(Provided records begins)

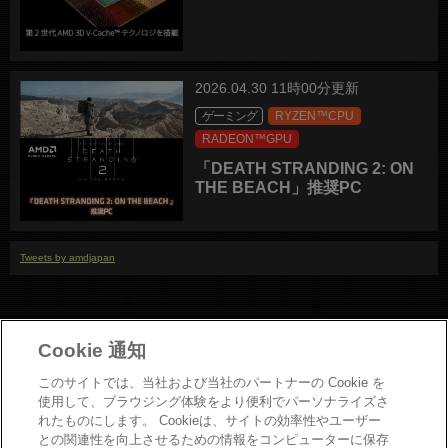
2026.04.30 11時00分更新
ゲーミング
RYZEN™CPU
RADEON™GPU
「DEATH STRANDING 2: ON
THE BEACH」推奨PC
Tweets by amdjapan
Cookie 通知
このサイトでは、当社および当社のパートナーの Cookie を
使用して、ブラウジング体験をより便利でパーソナライズさ
れたものにします。 Cookieは、サイトの効率性やユーザー
との関連性を向上させるための情報をコンピューターに保存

(Provided records ends)

▸ **What the exercise asks**:
Please set down every record above exactly as it appears, leaving out the pictures.

▸ **Solution to the exercise**:
2026.04.30 11時00分更新
ゲーミング
RYZEN™CPU
RADEON™GPU
「DEATH STRANDING 2: ON
THE BEACH」推奨PC
Tweets by amdjapan
Cookie 通知
このサイトでは、当社および当社のパートナーの Cookie を
使用して、ブラウジング体験をより便利でパーソナライズさ
れたものにします。 Cookieは、サイトの効率性やユーザー
との関連性を向上させるための情報をコンピューターに保存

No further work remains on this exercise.